**Prompt:** Reproduce the records word for word from the start up to and including the line that contains "Dot at: (149, 326)". Leave the pictures out of your answer.

— START Source material —

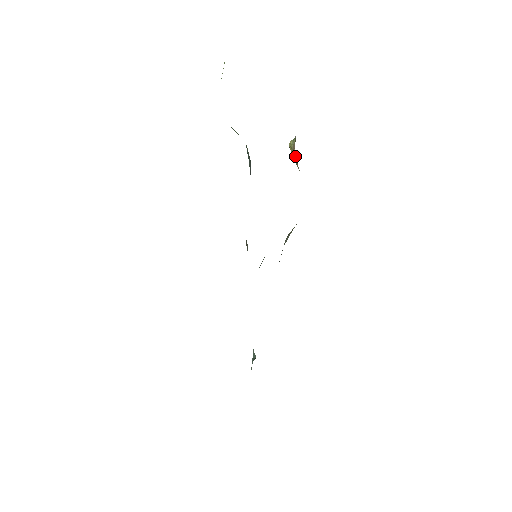
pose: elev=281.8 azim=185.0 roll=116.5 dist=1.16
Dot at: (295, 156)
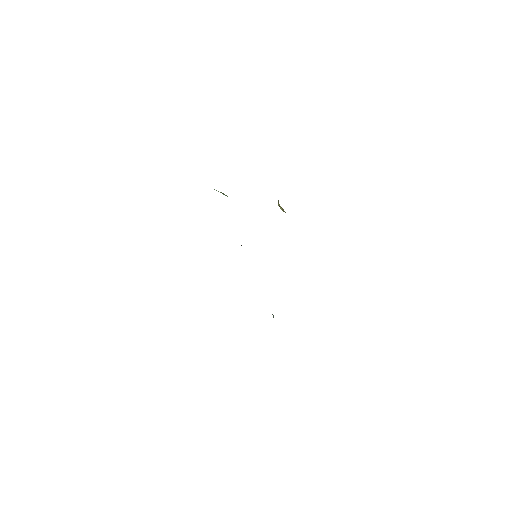
Dot at: (281, 207)
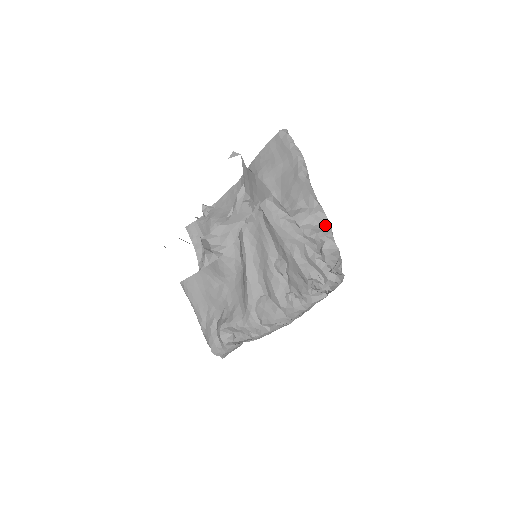
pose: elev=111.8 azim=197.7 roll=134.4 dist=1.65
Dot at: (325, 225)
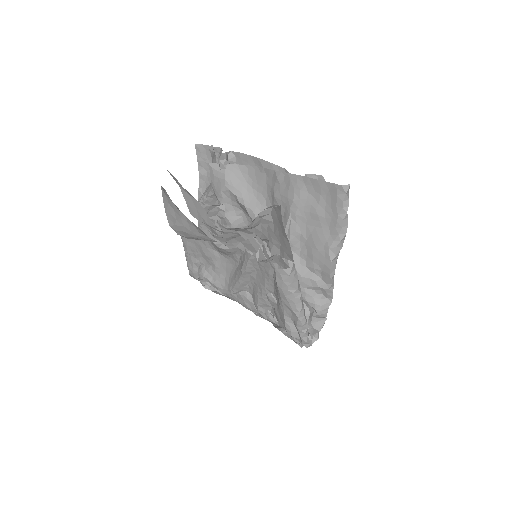
Dot at: (327, 297)
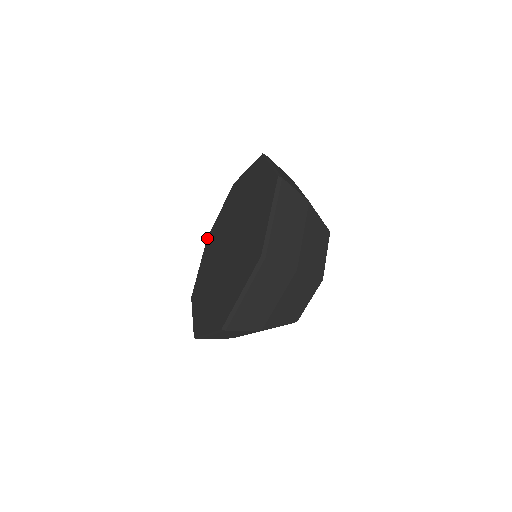
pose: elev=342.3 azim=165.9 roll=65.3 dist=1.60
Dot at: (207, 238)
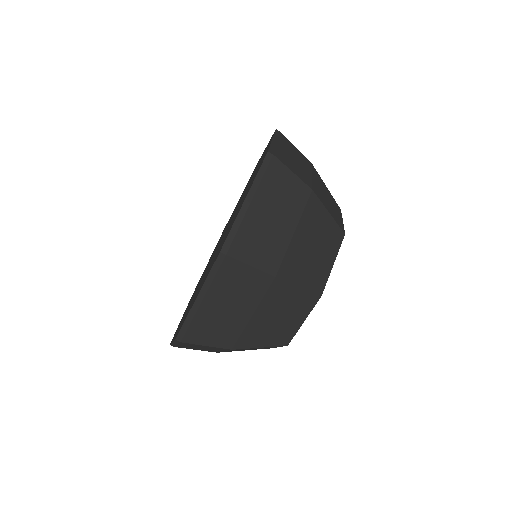
Dot at: occluded
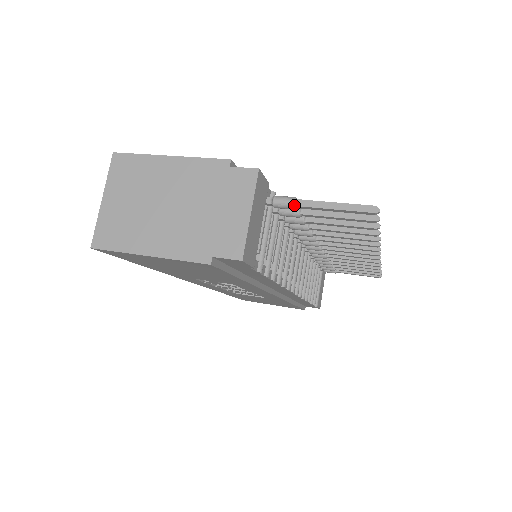
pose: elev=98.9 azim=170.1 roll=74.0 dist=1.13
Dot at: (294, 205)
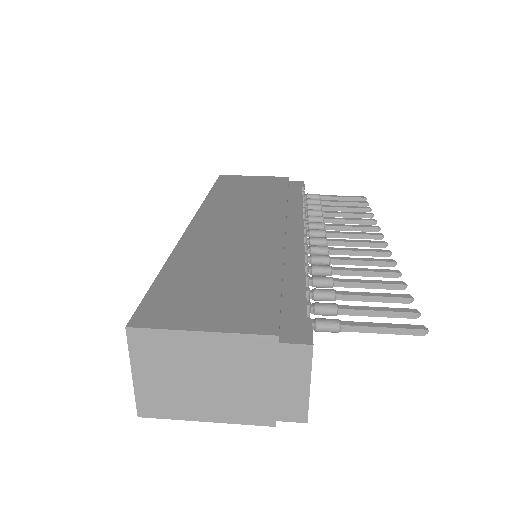
Dot at: occluded
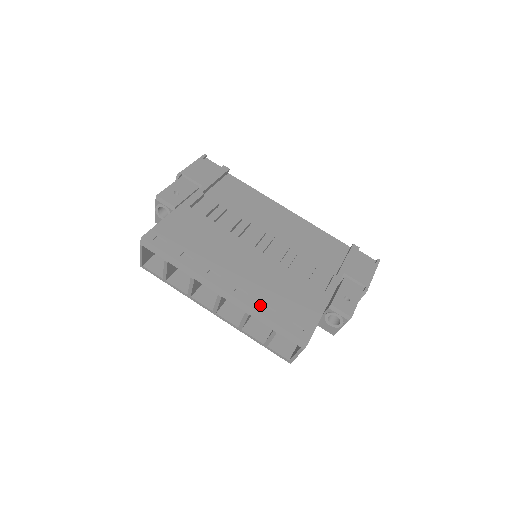
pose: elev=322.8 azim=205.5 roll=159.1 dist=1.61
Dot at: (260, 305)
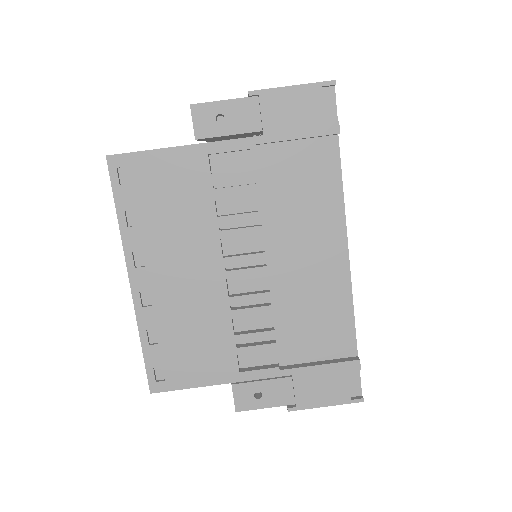
Dot at: (149, 326)
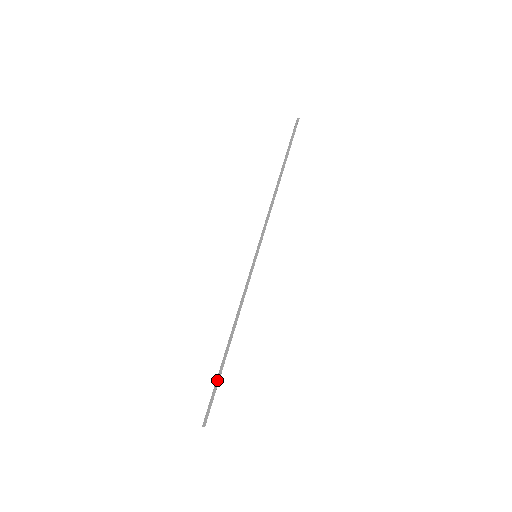
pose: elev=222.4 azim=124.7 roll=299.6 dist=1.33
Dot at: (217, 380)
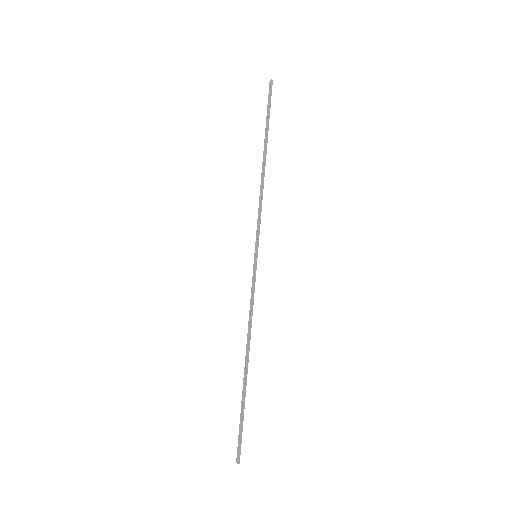
Dot at: (242, 408)
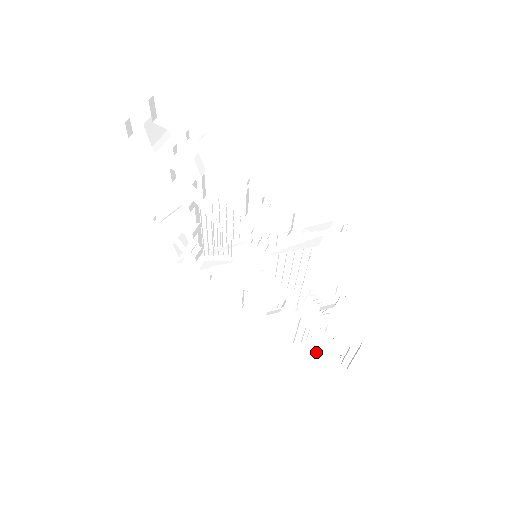
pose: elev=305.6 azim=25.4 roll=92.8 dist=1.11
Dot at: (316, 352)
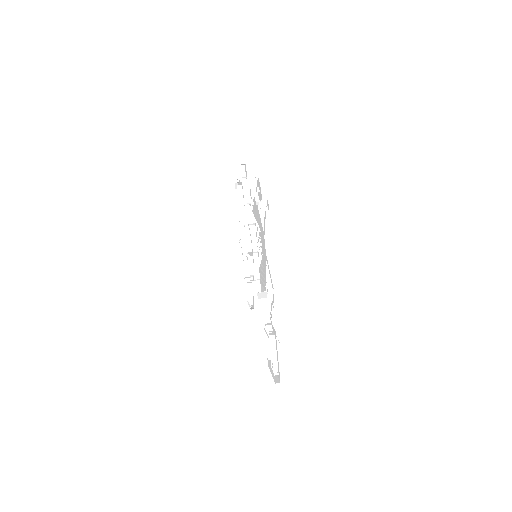
Dot at: occluded
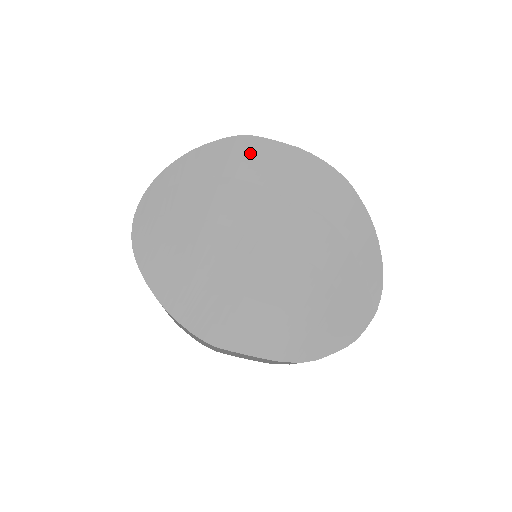
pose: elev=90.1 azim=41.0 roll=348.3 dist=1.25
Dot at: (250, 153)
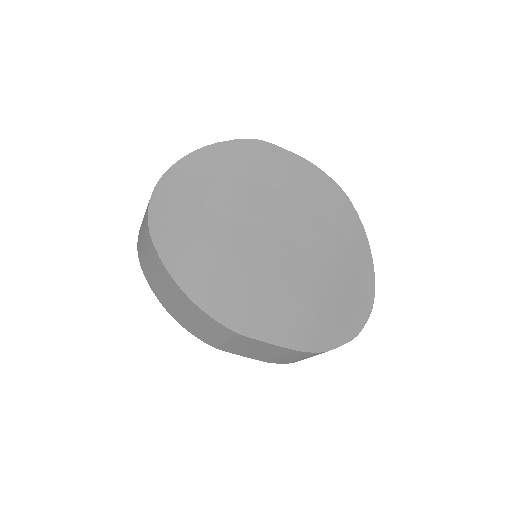
Dot at: (262, 156)
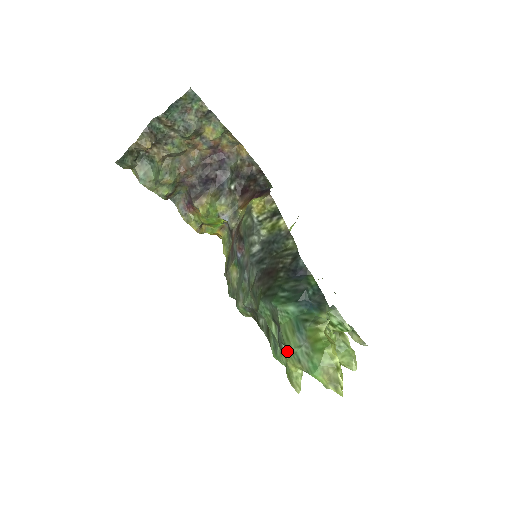
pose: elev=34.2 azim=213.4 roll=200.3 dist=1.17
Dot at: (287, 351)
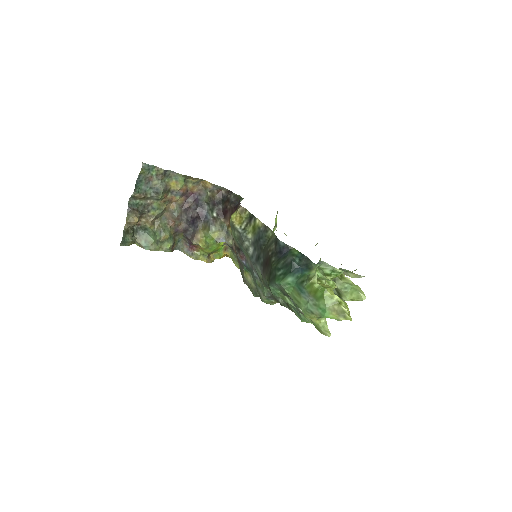
Dot at: (302, 311)
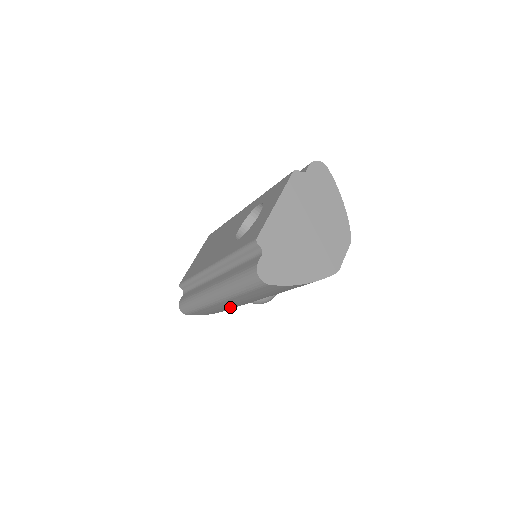
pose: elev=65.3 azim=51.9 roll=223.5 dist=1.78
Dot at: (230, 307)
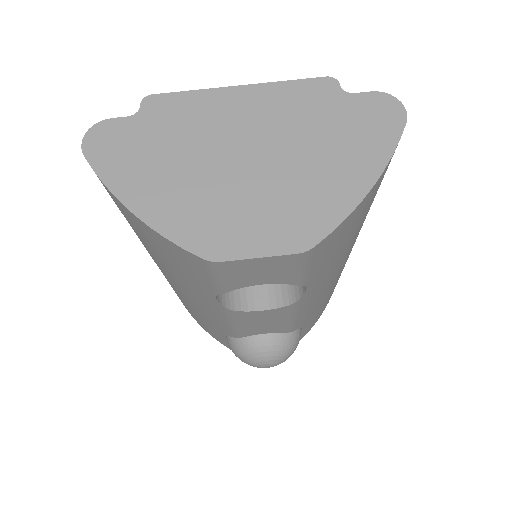
Dot at: occluded
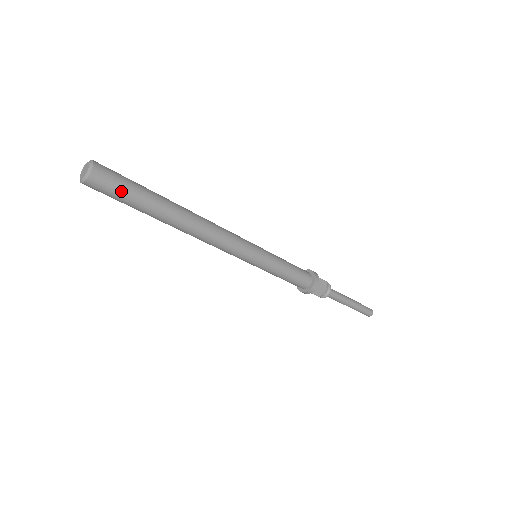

— END Source material —

**Solution to this exercise:**
pose: elev=281.8 azim=185.0 roll=116.5 dist=1.16
Dot at: (295, 156)
Dot at: (281, 207)
pose: elev=111.8 azim=197.7 roll=134.4 dist=1.65
Dot at: (325, 225)
Dot at: (327, 297)
pose: elev=342.3 azim=165.9 roll=65.3 dist=1.60
Dot at: (207, 238)
Dot at: occluded
pose: elev=98.9 azim=170.1 roll=74.0 dist=1.13
Dot at: (294, 205)
Dot at: occluded
pose: elev=322.8 azim=205.5 roll=159.1 dist=1.61
Dot at: (260, 305)
Dot at: (149, 326)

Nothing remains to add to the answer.